License: BSD (C) 2014, Kyle Cranmer. Feel free to use, distribute, and modify with the above attribution.
Particle physicisits primarily use ROOT for the data analysis framework. Part of that framework is a package called RooFit statistical modeling and fitting package. I have contributed to this package and added a layer on top called RooStats that provides with statistical inference in both frequentist and Bayesian paradigms based on statistical models made with RooFit. These are the tools that were used to claim the discover the Higgs boson, and those statistical models get pretty complicated.
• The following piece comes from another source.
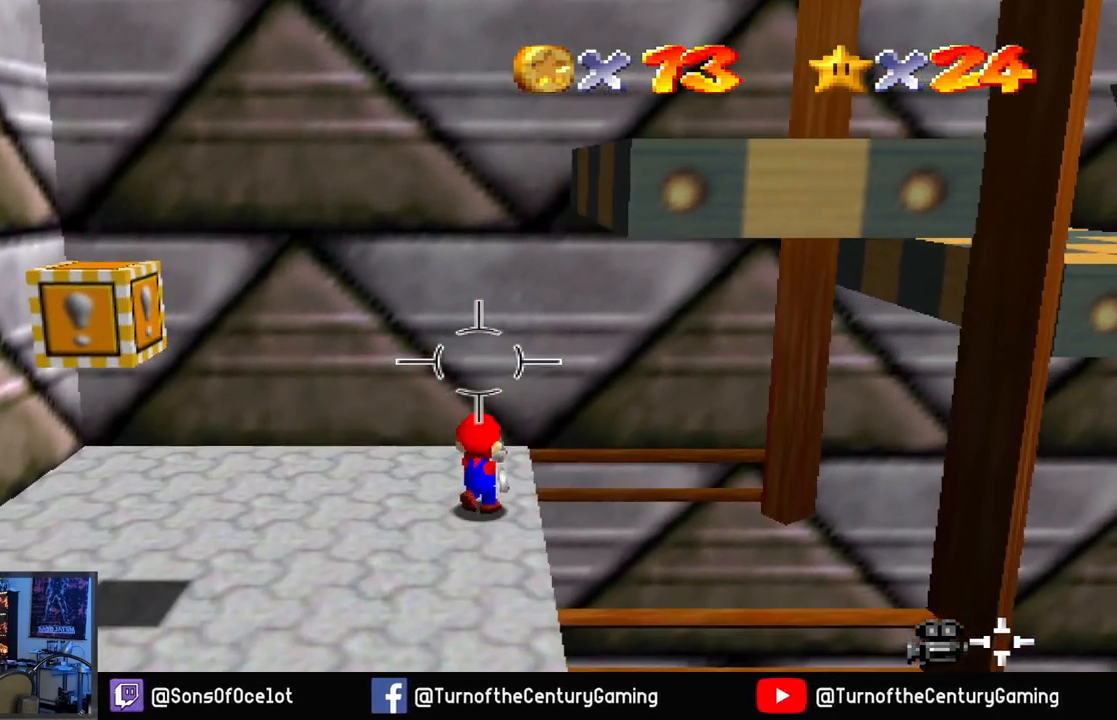
{"buttons": [], "left_stick": "center", "right_stick": "center", "events": []}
Here I demonstrate a simple example of RooFit's ability to create a statistical model, generate some simulated data, fit that data, create the profile likelihood, and provide a covariance matrix from the likelihood fit.
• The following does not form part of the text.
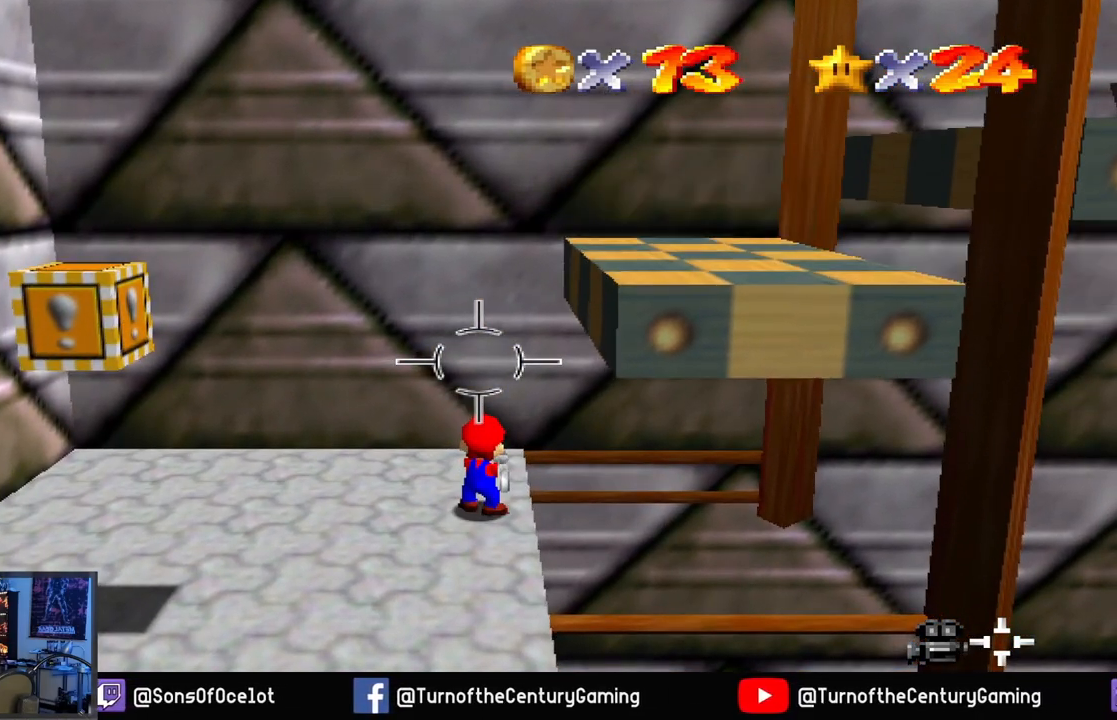
{"buttons": [], "left_stick": "center", "right_stick": "center", "events": []}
ROOT is a C++ library, but it has python bindings known as PyROOT.
import ROOT import rootnotes #for plotting with iPython c1 = rootnotes.default_canvas()
Here we create a "workspace" object that provides a factory with a convenient syntax for statistical models and variables. The workspace also provides an I/O mechanism to read/write statistical models and data to/from files.
In this example, we create a mixture model of a falling exponential distribution and a Gaussian for a variable x.
This is really a marked Poisson process, because in addition to the pdf on x, we also encode that we expect s=50 events from the Gaussian and b=100 events from the falling exponential.
w = ROOT.RooWorkspace() w.factory('Gaussian::g(x[-5,5],mu[-3,3],sigma)') w.factory('Exponential::e(x,tau[-.5,-3,0])') w.factory('SUM::model(s[50,0,100]*g,b[100,0,1000]*e)') w.Print() #this isn't displaying in iPython
TClass::TClass:0: RuntimeWarning: no dictionary for class stack<RooAbsArg*,deque<RooAbsArg*> > is available
Now that we have made the mdoel, we can generate some fake data, make a plot of the data, fit the model to that data, and overlay the fitted model in the plot
x = w.var('x') pdf = w.pdf('model') frame = x.frame() data = pdf.generate(ROOT.RooArgSet(x)) data.plotOn(frame) fitResult = pdf.fitTo(data,ROOT.RooFit.Save()) pdf.plotOn(frame) frame.Draw() c1
We can check the value of the parameters after the fit
mu = w.var('mu') print 'best fit value of mean for Gaussian is', mu.getVal(), '±', mu.getError()
best fit value of mean for Gaussian is 0.324840840875 ± 0.158716435359
And make a plot of the log(profile likelihood Ratio) as a function of the signal rate
s=w.var('s') sframe=s.frame() lnL = pdf.createNLL(data) lnProfileL = lnL.createProfile(ROOT.RooArgSet(s)) lnProfileL.plotOn(sframe) sframe.Draw() c1
And finally, make a plot that encodes the correlation matrix between the four free parameters in the fit.
corrMatrixHist = fitResult.correlationHist() corrMatrixHist.SetStats(False) corrMatrixHist.Draw('colz text') c1
Well, I hope that's interesting. It's just a taste of what's possible with RooFit and RooStats.